SUPPLIED MATERIAL
* * * * * * * * *
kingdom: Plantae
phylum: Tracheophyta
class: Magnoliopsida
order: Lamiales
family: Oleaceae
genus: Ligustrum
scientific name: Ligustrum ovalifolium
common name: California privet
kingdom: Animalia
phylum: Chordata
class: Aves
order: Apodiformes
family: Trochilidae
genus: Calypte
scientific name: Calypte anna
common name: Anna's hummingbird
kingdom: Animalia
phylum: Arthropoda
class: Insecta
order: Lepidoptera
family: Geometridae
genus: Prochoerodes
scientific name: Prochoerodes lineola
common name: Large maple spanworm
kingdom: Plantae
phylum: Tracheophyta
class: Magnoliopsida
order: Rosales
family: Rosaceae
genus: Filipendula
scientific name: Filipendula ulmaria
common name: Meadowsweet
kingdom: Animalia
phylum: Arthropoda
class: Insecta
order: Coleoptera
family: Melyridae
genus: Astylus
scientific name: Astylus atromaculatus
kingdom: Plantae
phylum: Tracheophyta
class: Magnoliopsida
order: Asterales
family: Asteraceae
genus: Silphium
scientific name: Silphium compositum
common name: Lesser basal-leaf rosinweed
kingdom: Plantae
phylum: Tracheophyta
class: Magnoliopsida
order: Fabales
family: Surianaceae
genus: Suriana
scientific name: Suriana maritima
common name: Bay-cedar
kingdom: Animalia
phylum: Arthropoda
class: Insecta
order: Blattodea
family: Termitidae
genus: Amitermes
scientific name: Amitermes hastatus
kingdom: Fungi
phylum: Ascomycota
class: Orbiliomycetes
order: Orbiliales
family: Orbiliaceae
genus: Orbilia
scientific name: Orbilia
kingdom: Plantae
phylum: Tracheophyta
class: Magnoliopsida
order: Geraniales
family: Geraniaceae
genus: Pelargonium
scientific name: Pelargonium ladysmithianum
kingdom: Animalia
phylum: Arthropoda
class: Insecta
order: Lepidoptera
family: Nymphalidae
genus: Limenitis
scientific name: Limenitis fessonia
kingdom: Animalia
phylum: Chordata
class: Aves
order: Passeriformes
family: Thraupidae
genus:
* * * * * * * * *
GIVEN REQUEST
Switch every "common name" in these lines to "vernacular name", leaving everything else as it is.

RESULT
kingdom: Plantae
phylum: Tracheophyta
class: Magnoliopsida
order: Lamiales
family: Oleaceae
genus: Ligustrum
scientific name: Ligustrum ovalifolium
vernacular name: California privet
kingdom: Animalia
phylum: Chordata
class: Aves
order: Apodiformes
family: Trochilidae
genus: Calypte
scientific name: Calypte anna
vernacular name: Anna's hummingbird
kingdom: Animalia
phylum: Arthropoda
class: Insecta
order: Lepidoptera
family: Geometridae
genus: Prochoerodes
scientific name: Prochoerodes lineola
vernacular name: Large maple spanworm
kingdom: Plantae
phylum: Tracheophyta
class: Magnoliopsida
order: Rosales
family: Rosaceae
genus: Filipendula
scientific name: Filipendula ulmaria
vernacular name: Meadowsweet
kingdom: Animalia
phylum: Arthropoda
class: Insecta
order: Coleoptera
family: Melyridae
genus: Astylus
scientific name: Astylus atromaculatus
kingdom: Plantae
phylum: Tracheophyta
class: Magnoliopsida
order: Asterales
family: Asteraceae
genus: Silphium
scientific name: Silphium compositum
vernacular name: Lesser basal-leaf rosinweed
kingdom: Plantae
phylum: Tracheophyta
class: Magnoliopsida
order: Fabales
family: Surianaceae
genus: Suriana
scientific name: Suriana maritima
vernacular name: Bay-cedar
kingdom: Animalia
phylum: Arthropoda
class: Insecta
order: Blattodea
family: Termitidae
genus: Amitermes
scientific name: Amitermes hastatus
kingdom: Fungi
phylum: Ascomycota
class: Orbiliomycetes
order: Orbiliales
family: Orbiliaceae
genus: Orbilia
scientific name: Orbilia
kingdom: Plantae
phylum: Tracheophyta
class: Magnoliopsida
order: Geraniales
family: Geraniaceae
genus: Pelargonium
scientific name: Pelargonium ladysmithianum
kingdom: Animalia
phylum: Arthropoda
class: Insecta
order: Lepidoptera
family: Nymphalidae
genus: Limenitis
scientific name: Limenitis fessonia
kingdom: Animalia
phylum: Chordata
class: Aves
order: Passeriformes
family: Thraupidae
genus:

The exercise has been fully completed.